Et comment s’y prend Warlock ? Tout d’abord, et même s’il y a peu de chances que cet élément ne transpire au cinéma, nous vous conseillons de sauter le chapitre suivant et de passer à celui d’après, si vous voulez éviter tout spoil potentiel.

Si j’avais une ferme

C’est bon ? Les retardataires sont partis ? Ne restent que les curieux ? Très bien. Donc, Adam Warlock va s’approcher de Thanos et lui révéler une simple réalité : Thanos a toujours perdu parce qu’il possède en lui un désir profond et semi-conscient d’échec. Ne se sentant pas digne des pouvoirs qu’il possède ni à même de régner sur l’univers, Thanos cherche toujours à atteindre le pouvoir ultime, mais fait tout pour le perdre une fois qu’il l’a eu entre les mains.
Cette réalité va ébranler le Titan au plus profond de son être, lui ouvrant des portes mentales qu’il avait jusqu’alors laissées closes. Il abandonnera même son délire de conquête galactique et s’isolera sur une planète verte, où il deviendra simple fermier.

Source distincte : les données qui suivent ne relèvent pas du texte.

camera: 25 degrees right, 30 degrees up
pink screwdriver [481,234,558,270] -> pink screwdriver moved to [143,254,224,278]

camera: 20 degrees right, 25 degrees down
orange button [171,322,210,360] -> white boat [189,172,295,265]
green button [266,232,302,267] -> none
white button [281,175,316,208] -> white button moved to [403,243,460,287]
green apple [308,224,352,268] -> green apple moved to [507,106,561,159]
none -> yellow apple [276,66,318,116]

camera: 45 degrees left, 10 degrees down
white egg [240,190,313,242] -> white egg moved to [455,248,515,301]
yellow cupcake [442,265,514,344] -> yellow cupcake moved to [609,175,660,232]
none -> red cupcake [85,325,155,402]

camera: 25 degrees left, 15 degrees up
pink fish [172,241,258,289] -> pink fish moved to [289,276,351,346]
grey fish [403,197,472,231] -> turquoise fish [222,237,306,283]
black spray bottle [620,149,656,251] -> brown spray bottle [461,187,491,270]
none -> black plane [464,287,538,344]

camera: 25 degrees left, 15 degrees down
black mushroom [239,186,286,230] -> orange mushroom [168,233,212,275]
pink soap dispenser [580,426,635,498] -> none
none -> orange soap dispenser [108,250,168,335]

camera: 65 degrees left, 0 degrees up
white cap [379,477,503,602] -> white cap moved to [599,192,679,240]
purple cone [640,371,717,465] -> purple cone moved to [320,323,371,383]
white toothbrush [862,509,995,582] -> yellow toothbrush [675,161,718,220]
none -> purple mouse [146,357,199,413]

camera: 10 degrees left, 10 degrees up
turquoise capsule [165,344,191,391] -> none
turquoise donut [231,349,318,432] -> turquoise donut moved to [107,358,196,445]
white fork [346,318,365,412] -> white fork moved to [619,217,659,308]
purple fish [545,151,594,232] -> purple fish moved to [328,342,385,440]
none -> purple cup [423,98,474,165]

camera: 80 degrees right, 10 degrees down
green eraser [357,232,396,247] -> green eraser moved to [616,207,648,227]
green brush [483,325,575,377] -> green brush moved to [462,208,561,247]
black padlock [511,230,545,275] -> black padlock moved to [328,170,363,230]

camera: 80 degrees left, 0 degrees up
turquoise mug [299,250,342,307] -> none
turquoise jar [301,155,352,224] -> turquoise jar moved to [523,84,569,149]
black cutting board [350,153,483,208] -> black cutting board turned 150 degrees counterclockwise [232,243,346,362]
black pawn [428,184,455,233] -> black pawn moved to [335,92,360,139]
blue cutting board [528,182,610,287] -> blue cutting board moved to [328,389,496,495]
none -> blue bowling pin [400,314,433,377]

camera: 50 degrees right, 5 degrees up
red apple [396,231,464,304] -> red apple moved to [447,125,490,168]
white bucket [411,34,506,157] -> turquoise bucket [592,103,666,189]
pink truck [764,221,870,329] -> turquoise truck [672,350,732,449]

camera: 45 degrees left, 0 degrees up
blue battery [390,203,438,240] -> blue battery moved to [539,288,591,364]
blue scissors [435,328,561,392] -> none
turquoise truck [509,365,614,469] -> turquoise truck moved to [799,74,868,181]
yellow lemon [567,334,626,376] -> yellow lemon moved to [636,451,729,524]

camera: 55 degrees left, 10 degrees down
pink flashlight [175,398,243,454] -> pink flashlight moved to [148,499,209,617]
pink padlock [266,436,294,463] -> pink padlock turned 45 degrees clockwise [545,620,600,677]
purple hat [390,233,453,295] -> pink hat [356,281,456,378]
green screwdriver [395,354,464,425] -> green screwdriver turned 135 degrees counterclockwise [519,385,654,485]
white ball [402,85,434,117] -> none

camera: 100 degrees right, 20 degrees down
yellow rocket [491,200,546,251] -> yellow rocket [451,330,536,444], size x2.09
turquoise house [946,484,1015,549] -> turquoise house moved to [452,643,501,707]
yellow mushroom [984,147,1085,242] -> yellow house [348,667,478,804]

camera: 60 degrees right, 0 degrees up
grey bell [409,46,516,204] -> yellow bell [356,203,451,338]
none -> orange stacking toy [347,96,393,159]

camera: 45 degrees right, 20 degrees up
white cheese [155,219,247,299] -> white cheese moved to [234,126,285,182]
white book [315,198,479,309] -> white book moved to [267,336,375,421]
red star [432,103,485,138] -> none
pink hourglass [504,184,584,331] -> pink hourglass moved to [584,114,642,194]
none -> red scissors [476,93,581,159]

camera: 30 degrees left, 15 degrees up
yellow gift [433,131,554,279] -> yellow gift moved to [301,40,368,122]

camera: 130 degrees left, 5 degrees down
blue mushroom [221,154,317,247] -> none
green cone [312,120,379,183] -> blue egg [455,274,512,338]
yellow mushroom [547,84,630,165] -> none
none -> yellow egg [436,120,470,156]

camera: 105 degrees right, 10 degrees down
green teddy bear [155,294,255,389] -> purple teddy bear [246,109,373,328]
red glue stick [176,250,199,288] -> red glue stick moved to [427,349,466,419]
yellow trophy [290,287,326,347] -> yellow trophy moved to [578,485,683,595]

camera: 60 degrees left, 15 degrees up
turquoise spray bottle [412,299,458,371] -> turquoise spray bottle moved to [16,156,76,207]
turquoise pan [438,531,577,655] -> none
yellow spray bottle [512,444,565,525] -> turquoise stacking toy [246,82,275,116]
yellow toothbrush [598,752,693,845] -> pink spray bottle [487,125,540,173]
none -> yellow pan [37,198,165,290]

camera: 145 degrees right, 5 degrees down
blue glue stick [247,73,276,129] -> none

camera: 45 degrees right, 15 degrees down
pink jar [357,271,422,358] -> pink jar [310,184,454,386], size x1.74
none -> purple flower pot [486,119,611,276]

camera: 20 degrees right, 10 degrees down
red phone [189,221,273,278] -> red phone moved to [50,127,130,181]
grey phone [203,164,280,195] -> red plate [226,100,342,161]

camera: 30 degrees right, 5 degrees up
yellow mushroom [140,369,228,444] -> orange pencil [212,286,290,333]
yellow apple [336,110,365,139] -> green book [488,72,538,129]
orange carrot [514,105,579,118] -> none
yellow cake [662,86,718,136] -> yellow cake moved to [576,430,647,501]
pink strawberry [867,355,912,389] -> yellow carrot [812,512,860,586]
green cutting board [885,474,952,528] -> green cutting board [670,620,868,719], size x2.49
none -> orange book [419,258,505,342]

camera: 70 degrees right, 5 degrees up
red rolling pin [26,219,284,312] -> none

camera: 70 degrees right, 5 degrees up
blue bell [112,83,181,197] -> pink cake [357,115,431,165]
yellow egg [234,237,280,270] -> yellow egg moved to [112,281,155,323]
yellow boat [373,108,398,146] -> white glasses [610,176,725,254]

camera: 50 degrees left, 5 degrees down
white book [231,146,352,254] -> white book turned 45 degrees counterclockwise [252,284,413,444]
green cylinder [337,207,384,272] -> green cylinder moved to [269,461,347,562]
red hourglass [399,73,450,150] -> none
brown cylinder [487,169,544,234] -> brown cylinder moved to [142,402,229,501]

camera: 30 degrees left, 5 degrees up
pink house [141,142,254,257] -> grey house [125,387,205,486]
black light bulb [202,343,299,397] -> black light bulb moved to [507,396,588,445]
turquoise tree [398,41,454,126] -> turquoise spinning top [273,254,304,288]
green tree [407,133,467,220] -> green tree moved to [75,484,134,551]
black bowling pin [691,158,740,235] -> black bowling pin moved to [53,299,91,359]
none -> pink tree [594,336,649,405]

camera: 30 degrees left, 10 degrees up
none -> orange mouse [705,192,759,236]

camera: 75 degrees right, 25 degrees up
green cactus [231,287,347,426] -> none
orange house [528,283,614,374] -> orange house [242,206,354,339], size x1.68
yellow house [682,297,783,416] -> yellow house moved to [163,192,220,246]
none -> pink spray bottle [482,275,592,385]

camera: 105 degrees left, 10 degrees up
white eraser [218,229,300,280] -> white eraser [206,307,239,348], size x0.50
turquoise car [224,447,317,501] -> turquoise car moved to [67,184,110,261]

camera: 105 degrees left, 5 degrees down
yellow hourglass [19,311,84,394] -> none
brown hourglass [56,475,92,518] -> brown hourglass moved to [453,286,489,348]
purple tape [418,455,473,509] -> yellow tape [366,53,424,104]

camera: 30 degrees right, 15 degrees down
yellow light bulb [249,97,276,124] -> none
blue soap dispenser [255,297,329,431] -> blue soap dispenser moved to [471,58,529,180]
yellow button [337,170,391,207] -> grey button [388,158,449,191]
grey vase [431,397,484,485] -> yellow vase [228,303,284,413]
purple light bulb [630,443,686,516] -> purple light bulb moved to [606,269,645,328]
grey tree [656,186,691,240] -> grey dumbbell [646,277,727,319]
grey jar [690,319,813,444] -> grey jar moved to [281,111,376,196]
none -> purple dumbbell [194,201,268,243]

Cette conclusion à l’une des miniséries les plus fantastiques de l’histoire de Marvel est sans doute l’une des meilleures que les comics de super héros aient connues, tant elle est psychologiquement puissante de sens et parfaitement réalisée.

Malheureusement, les scénaristes se succédant sans avoir tous le même amour ou la même compréhension du personnage et de sa psyché profonde, Thanos ne va pas rester bien longtemps à cultiver ses champs…

Démystification

Après ce qui sonnait comme une conclusion parfaite pour un tel personnage, Thanos va donc reprendre du service et repartir explorer l’univers à la recherche de connaissance et de pouvoir (dès 1994, dans la série Secret Defenders). Il va même aller jusqu’à se cloner en mêlant son ADN à celui d’autres personnalités de l’univers Marvel, telles que le Professeur Xavier, Iron Man, Doctor Strange ou encore Galactus, avant de détruire ces clones avec l’aide d’un groupe de super héros (2001-2002).

Ayant beaucoup de mal à trouver sa place dans l’univers, Thanos continue à errer, tantôt sauveur, tantôt tyran, son esprit perdu dans les limbes d’un amour impossible. Car oui, après tout ce temps, toutes ces déconvenues et aucun signe de progression, Thanos est toujours aussi amoureux de la Mort et continue irrémédiablement d’être attiré dans sa direction. Et ce, même quand la Mort elle-même va le rendre immortel, lui interdisant l’accès à son royaume. C’est un peu comme une ordonnance restrictive, mais en version 2.0.

Parce queeeeeee !

Dans une telle configuration, rejeté par la seule créature qu’il n’ait jamais réellement aimée, alors qu’il a tout fait –et plus encore- pour gagner ses faveurs, on peut comprendre (à défaut de cautionner) qu’un être dénué de règles, d’encadrement et d’apprentissage des limites (on ne harcelle pas une personne qui vous dit non, qui qu’elle soit. Non, c’est non.) puisse avoir du mal à tempérer ses accès de colère.

Thanos est donc un personnage à la profondeur insoupçonnée, sans doute même pas son créateur et les premiers auteurs à avoir raconté ses histoires. Et c’est ça qui est fantastique avec les comics, le fait que ces personnages aient une existence propre, par delà ce qui est écrit par leurs auteurs.

Héros ou super vilains, ils ne sont tous que des reflets de nous-mêmes. Des parcelles de notre psyché. Des aspects que l’on embrasse ou au contraire que l’on réfute au possible, mais qui sont bien là, en chacun de nous.

Juste que nous, on a pas la peau mauve.